There are a number of historic monuments in and around the village Bhadrajun. The best known is the Bhadrajun fort due to its history and status as a heritage hotel.

===Bhadrajun fort===
The fort is constructed on top of the hill and although small, it was built as a strong hill fort. It is also strategically located in the village of Bhadrajun, which is also securely protected since it is enclosed in a horse shoe shape valley with one entry from the east. The fort walls are 20–30 ft high, built at strategical locations around the village with a uniform width of 10 ft. Bastions, known as burjis, were built to erect canons and to eject arrows against invaders. The average elevation of the place is 2000 ft above m.s.l.

The fort is built on rugged hills with forest vegetation consisting of trees, cacti, bushes and rocks. The forest around the fort is inhabited by wildlife such as jackals, wild cats, blue bulls, hedgehogs and foxes.

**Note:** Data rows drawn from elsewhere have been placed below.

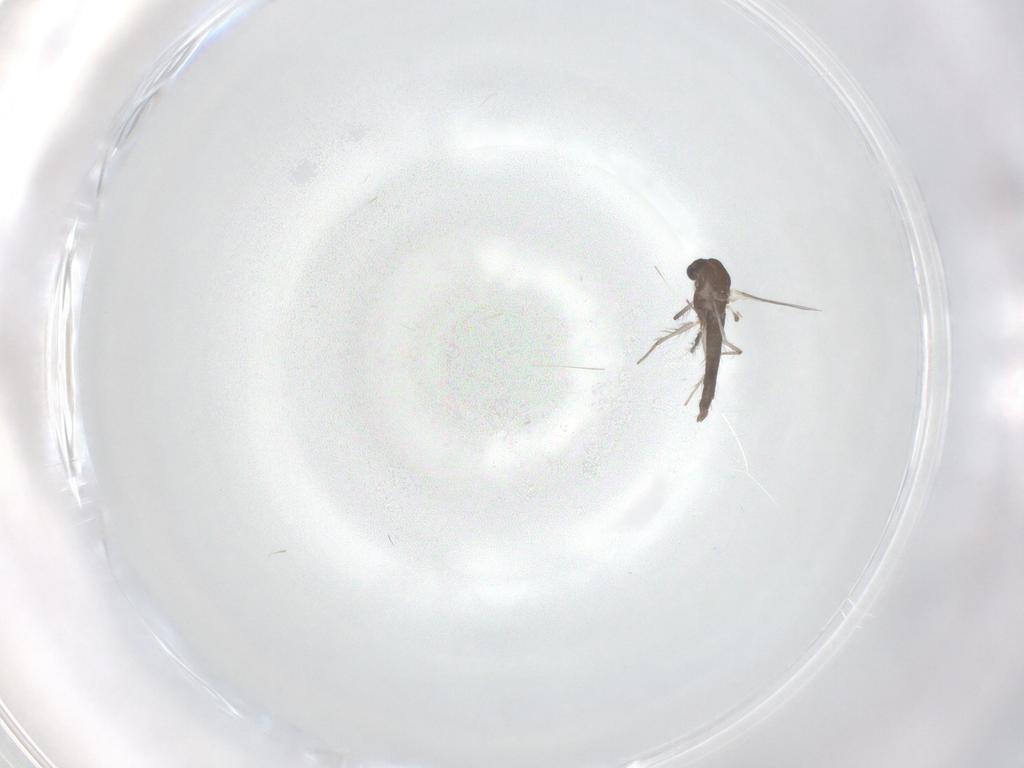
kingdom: Animalia
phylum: Arthropoda
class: Insecta
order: Diptera
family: Chironomidae
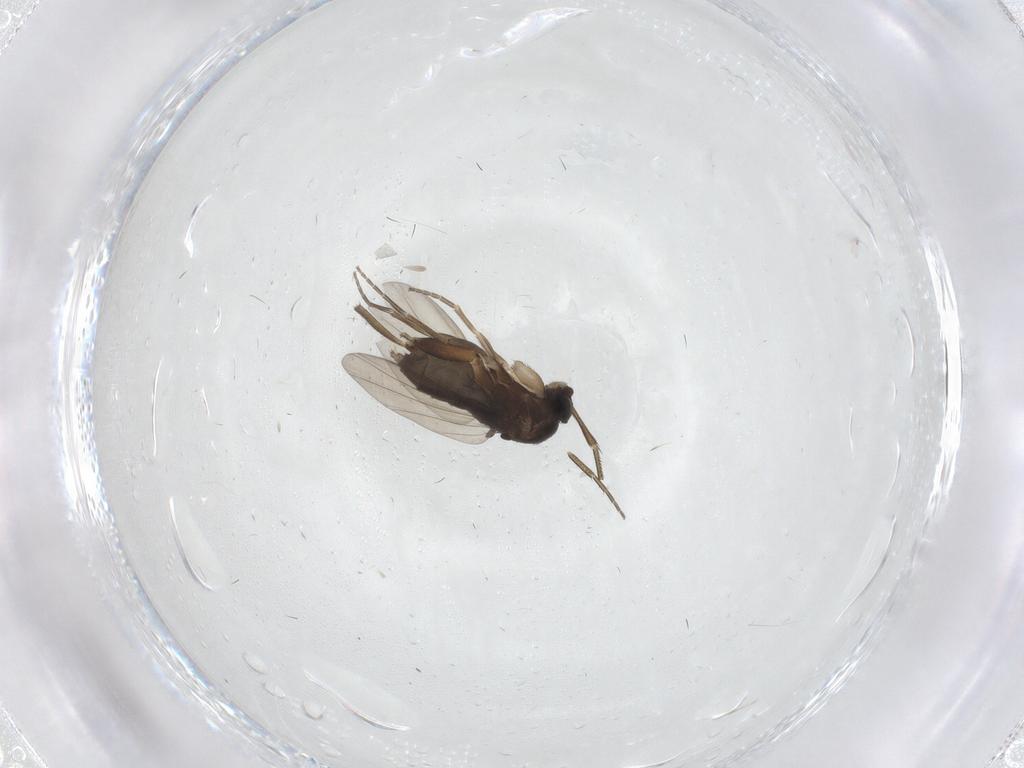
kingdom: Animalia
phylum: Arthropoda
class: Insecta
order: Diptera
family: Phoridae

The fort has been converted into a luxury hotel, with 14 furnished rooms, all with a bathroom ensuite.

==Visitor information==
Bhadrajun is 97 km from Jodhpur. Jodhpur is well connected by road, rail and air links with rest of the country.

By road, Bhadrajun is 54 km away from Jalore, the district headquarters, on the Jalore-Jodhpur state highway, 200 km from Udaipur, 356 km from Jaipur and 618 km from Delhi.

Pali is the nearest railway station on the broad gauge line. The nearest airport is at Jodhpur, 97 km away.